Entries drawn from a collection
╭──

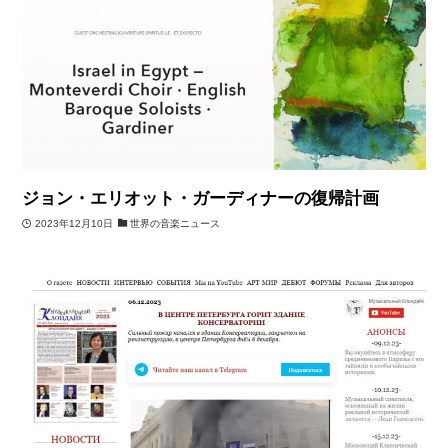
ジョン・エリオット・ガーディナーの復帰計画
2023年12月10日
世界の音楽ニュース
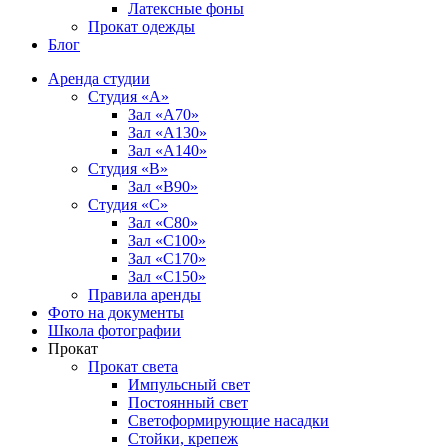
Латексные фоны
Прокат одежды
Блог
Аренда студии
Студия «А»
Зал «А70»
Зал «А130»
Зал «A140»
Студия «В»
Зал «В90»
Студия «С»
Зал «С80»
Зал «С100»
Зал «С170»
Зал «С150»
Правила аренды
Фото на документы
Школа фотографии
Прокат
Прокат света
Импульсный свет
Постоянный свет
Светоформирующие насадки
Стойки, крепеж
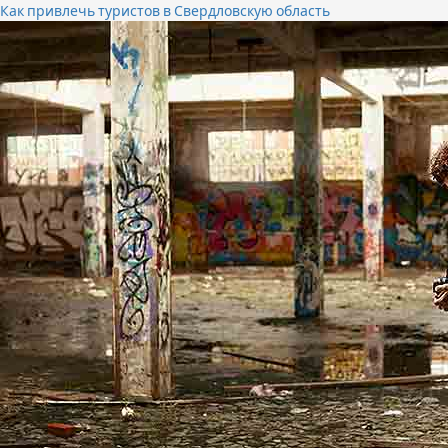
Как привлечь туристов в Свердловскую область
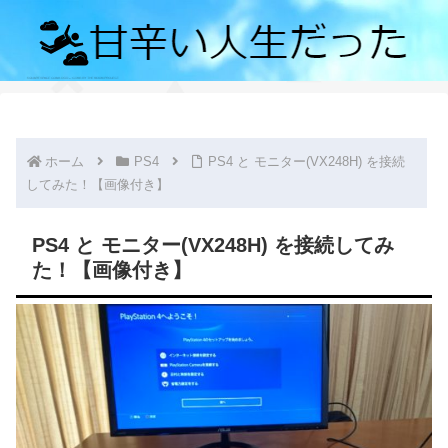
ホーム
PS4
PS4 と モニター(VX248H) を接続
してみた！【画像付き】
PS4 と モニター(VX248H) を接続してみ
た！【画像付き】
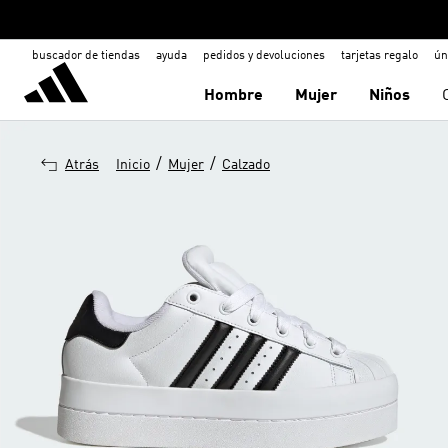
buscador de tiendas
ayuda
pedidos y devoluciones
tarjetas regalo
ún
Hombre
Mujer
Niños
/
/
Atrás
Inicio
Mujer
Calzado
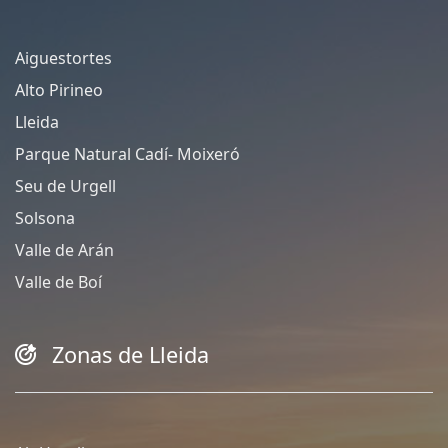
Aiguestortes
Alto Pirineo
Lleida
Parque Natural Cadí- Moixeró
Seu de Urgell
Solsona
Valle de Arán
Valle de Boí
Zonas de Lleida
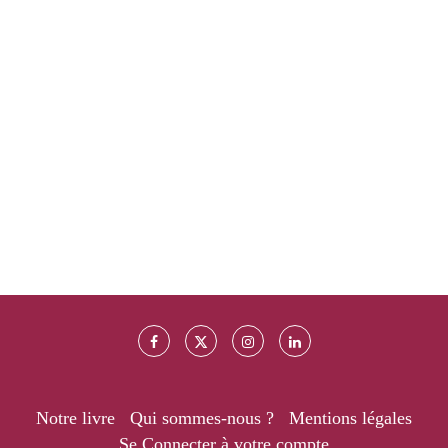
Notre livre
Qui sommes-nous ?
Mentions légales
Se Connecter à votre compte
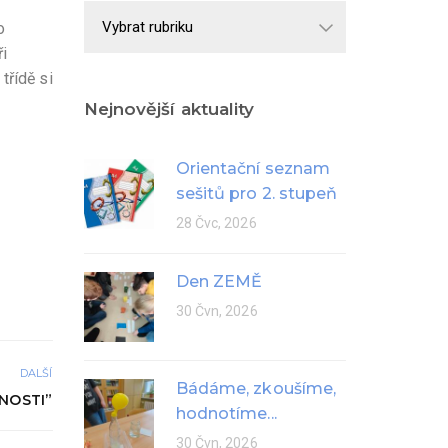
Školní
o
rok
i
třídě si
Nejnovější aktuality
Orientační seznam
sešitů pro 2. stupeň
28 Čvc, 2026
Den ZEMĚ
30 Čvn, 2026
DALŠÍ
Bádáme, zkoušíme,
NOSTI”
hodnotíme...
30 Čvn, 2026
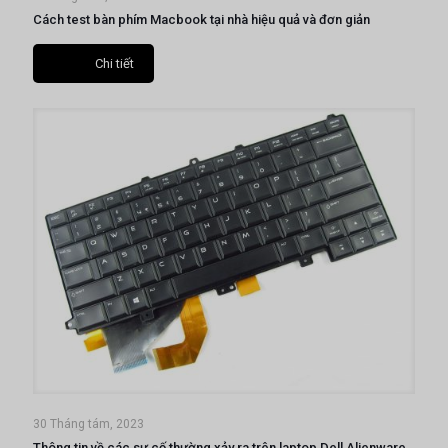
Cách test bàn phím Macbook tại nhà hiệu quả và đơn giản
Chi tiết
30 Tháng tám, 2023
Thông tin về các sự cố thường xảy ra trên laptop Dell Alienware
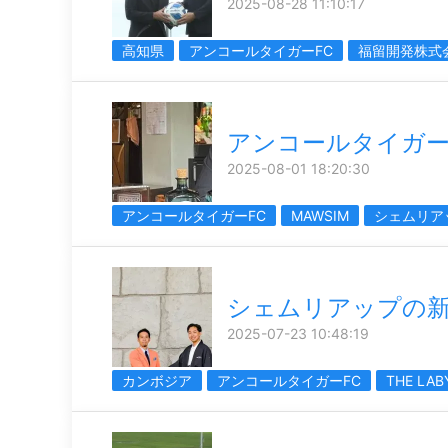
2025-08-28 11:10:17
高知県
アンコールタイガーFC
福留開発株式
アンコールタイガーF
2025-08-01 18:20:30
アンコールタイガーFC
MAWSIM
シェムリア
シェムリアップの
2025-07-23 10:48:19
カンボジア
アンコールタイガーFC
THE LAB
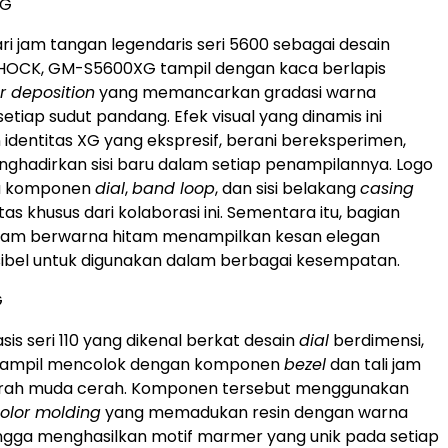
XG
ari jam tangan legendaris seri 5600 sebagai desain
OCK, GM-S5600XG tampil dengan kaca berlapis
r deposition
yang memancarkan gradasi warna
etiap sudut pandang. Efek visual yang dinamis ini
 identitas XG yang ekspresif, berani bereksperimen,
nghadirkan sisi baru dalam setiap penampilannya. Logo
da komponen
dial
,
band loop
, dan sisi belakang
casing
tas khusus dari kolaborasi ini. Sementara itu, bagian
i jam berwarna hitam menampilkan kesan elegan
ksibel untuk digunakan dalam berbagai kesempatan.
G
is seri 110 yang dikenal berkat desain
dial
berdimensi,
tampil mencolok dengan komponen
bezel
dan tali jam
rah muda cerah. Komponen tersebut menggunakan
olor molding
yang memadukan resin dengan warna
ngga menghasilkan motif marmer yang unik pada setiap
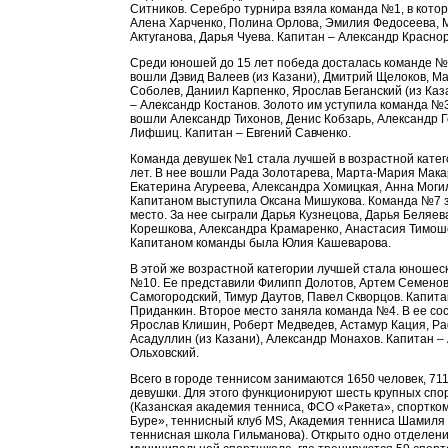
Ситников. Серебро турнира взяла команда №1, в котор
Алена Харченко, Полина Орлова, Эмилия Федосеева, 
Актуганова, Дарья Чуева. Капитан – Александр Красно
Среди юношей до 15 лет победа досталась команде №
вошли Дэвид Валеев (из Казани), Дмитрий Щелоков, М
Соболев, Даниил Карпенко, Ярослав Беганский (из Каз
– Александр Костанов. Золото им уступила команда №3
вошли Александр Тихонов, Денис Кобзарь, Александр 
Лифшиц. Капитан – Евгений Савченко.
Команда девушек №1 стала лучшей в возрастной катег
лет. В нее вошли Рада Золотарева, Марта-Мария Мака
Екатерина Агуреева, Александра Хомицкая, Анна Моги
Капитаном выступила Оксана Мишукова. Команда №7 
место. За нее сыграли Дарья Кузнецова, Дарья Беляев
Корешкова, Александра Крамаренко, Анастасия Тимош
Капитаном команды была Юлия Кашеварова.
В этой же возрастной категории лучшей стала юношес
№10. Ее представили Филипп Долотов, Артем Семенов
Самогородский, Тимур Даутов, Павел Скворцов. Капита
Приданкин. Второе место заняла команда №4. В ее со
Ярослав Клишин, Роберт Медведев, Астамур Кация, Р
Асадуллин (из Казани), Александр Монахов. Капитан –
Ольховский.
Всего в городе теннисом занимаются 1650 человек, 711
девушки. Для этого функционируют шесть крупных спо
(Казанская академия тенниса, ФСО «Ракета», спортко
Буре», теннисный клуб MS, Академия тенниса Шамиля
теннисная школа Гильманова). Открыто одно отделени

╰──

**Brief**
Replace "Капитаном" with "Руководителем" in the part that opens with the line containing "Ситников. Серебро турнира" and closes with the line containing "Приданкин. Второе место". Give those lines again with every other word unchanged.

**Exercise output**
Ситников. Серебро турнира взяла команда №1, в котор
Алена Харченко, Полина Орлова, Эмилия Федосеева, 
Актуганова, Дарья Чуева. Капитан – Александр Красно
Среди юношей до 15 лет победа досталась команде №
вошли Дэвид Валеев (из Казани), Дмитрий Щелоков, М
Соболев, Даниил Карпенко, Ярослав Беганский (из Каз
– Александр Костанов. Золото им уступила команда №3
вошли Александр Тихонов, Денис Кобзарь, Александр 
Лифшиц. Капитан – Евгений Савченко.
Команда девушек №1 стала лучшей в возрастной катег
лет. В нее вошли Рада Золотарева, Марта-Мария Мака
Екатерина Агуреева, Александра Хомицкая, Анна Моги
Руководителем выступила Оксана Мишукова. Команда №7 
место. За нее сыграли Дарья Кузнецова, Дарья Беляев
Корешкова, Александра Крамаренко, Анастасия Тимош
Руководителем команды была Юлия Кашеварова.
В этой же возрастной категории лучшей стала юношес
№10. Ее представили Филипп Долотов, Артем Семенов
Самогородский, Тимур Даутов, Павел Скворцов. Капита
Приданкин. Второе место заняла команда №4. В ее со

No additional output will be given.